RIP: Ray Manzarek

Ray Manzarek, keyboardist and founding member of The Doors, passed away yesterday afternoon from bile duct cancer. He was 74.

The quasi-Baroque introduction Mr. Manzarek brought to the Doors’ 1967 single “Light My Fire“ — a song primarily written by Mr. Krieger — helped make it a million-seller. Along with classical music, Mr. Manzarek also drew on jazz, R&B, cabaret and ragtime. His main instrument was the Vox Continental electric organ, which he claimed to have chosen, Mr. Vitorino said, because it was “easy to carry.”

The Doors’ four-man lineup did not include a bass player; onstage, Mr. Manzarek supplied the bass lines with his left hand, using a Fender Rhodes piano bass, though the band’s studio recordings often added a bassist.

Mr. Densmore said, via e-mail: “There was no keyboard player on the planet more appropriate to support Jim Morrison’s words. Ray, I felt totally in sync with you musically. It was like we were of one mind, holding down the foundation for Robby and Jim to float on top of. I will miss my musical brother.”

After Mr. Morrison’s death, Mr. Manzarek strove to keep the Doors together, led his own bands and continued to influence the Los Angeles underground. He produced “Los Angeles,” the 1980 debut album by the leading Southern California punk band X. But he also kept returning to the music of the Doors, rejoining Mr. Krieger in 2002 in a band whose name became the subject of a long legal battle with Mr. Densmore over use of the Doors’ name. Manzarek-Krieger, as the band was finally named, had more dates booked this year, Mr. Vitorino said.

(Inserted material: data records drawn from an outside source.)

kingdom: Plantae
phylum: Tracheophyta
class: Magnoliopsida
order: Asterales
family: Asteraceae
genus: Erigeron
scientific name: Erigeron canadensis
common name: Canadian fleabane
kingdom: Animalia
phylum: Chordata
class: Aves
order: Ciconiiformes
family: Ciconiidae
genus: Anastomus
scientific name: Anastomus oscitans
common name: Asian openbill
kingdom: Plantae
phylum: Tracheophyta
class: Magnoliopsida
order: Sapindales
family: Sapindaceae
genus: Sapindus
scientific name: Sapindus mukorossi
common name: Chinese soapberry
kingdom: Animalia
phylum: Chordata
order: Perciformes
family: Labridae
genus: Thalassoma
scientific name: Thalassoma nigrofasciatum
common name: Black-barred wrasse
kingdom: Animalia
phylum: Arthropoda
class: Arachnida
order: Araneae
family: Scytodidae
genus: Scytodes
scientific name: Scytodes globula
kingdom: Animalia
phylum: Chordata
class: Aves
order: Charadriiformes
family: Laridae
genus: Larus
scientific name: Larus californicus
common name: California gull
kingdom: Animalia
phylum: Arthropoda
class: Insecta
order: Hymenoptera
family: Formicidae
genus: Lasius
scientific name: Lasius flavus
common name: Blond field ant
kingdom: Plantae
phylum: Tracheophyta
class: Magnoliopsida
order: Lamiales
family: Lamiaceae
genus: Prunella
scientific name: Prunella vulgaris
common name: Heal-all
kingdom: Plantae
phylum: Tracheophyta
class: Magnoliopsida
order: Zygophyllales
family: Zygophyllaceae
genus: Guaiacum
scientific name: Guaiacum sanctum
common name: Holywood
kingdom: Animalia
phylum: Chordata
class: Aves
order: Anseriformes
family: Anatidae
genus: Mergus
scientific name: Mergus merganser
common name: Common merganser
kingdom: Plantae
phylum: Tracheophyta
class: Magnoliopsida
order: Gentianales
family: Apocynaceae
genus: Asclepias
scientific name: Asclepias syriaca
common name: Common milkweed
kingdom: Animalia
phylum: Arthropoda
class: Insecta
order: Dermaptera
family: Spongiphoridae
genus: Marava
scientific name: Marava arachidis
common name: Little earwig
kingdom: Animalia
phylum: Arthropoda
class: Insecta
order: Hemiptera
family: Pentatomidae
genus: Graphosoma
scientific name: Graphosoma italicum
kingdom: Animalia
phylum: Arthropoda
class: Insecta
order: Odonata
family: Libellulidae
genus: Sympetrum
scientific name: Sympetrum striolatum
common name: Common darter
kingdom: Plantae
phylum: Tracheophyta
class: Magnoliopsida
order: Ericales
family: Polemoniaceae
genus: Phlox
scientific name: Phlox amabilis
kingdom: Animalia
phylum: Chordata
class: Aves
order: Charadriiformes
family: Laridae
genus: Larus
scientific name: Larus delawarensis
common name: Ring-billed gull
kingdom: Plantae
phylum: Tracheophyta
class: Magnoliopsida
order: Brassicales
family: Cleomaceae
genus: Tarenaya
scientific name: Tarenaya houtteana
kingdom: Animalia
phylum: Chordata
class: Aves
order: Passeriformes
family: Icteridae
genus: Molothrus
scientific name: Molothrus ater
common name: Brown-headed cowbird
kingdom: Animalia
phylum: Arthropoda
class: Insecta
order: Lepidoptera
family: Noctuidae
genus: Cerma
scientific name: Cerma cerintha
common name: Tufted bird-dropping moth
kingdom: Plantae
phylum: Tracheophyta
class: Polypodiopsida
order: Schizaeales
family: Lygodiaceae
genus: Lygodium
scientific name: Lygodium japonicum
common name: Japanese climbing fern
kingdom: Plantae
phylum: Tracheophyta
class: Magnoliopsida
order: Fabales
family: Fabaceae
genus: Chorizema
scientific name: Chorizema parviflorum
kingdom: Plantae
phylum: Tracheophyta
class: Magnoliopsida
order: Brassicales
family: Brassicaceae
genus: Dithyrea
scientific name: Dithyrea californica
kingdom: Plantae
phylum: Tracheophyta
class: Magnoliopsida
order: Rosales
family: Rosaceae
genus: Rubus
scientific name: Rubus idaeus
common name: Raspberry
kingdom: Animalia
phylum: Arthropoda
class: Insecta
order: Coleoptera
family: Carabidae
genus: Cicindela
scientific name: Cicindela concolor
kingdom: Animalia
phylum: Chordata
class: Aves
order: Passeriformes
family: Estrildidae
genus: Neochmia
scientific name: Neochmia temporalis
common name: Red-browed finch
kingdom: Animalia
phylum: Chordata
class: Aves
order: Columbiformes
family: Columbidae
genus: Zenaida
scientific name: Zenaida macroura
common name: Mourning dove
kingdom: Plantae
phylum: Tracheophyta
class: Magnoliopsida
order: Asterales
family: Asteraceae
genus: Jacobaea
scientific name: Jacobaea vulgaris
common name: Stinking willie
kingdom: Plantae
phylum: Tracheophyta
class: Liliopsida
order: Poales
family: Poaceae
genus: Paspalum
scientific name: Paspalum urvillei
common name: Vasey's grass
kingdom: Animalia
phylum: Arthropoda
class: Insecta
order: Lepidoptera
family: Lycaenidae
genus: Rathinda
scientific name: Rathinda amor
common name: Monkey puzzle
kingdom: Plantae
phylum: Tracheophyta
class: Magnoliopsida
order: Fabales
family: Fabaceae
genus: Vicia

“I was deeply saddened to hear about the passing of my friend and bandmate Ray Manzarek today,“ Mr. Krieger said in a statement. “I’m just glad to have been able to have played Doors songs with him for the last decade. Ray was a huge part of my life and I will always miss him.“

Above is one of best examples of Manzarek’s talent in both signing and piano playing. The Doors were one of the first bands I fell for hard and most of that can be attributed to the playing of Manzarek, Krieger, and Densmore. While Morrison could often be ponderous and insufferable, those three had serious musical chops and complimented one another’s unique styles really well.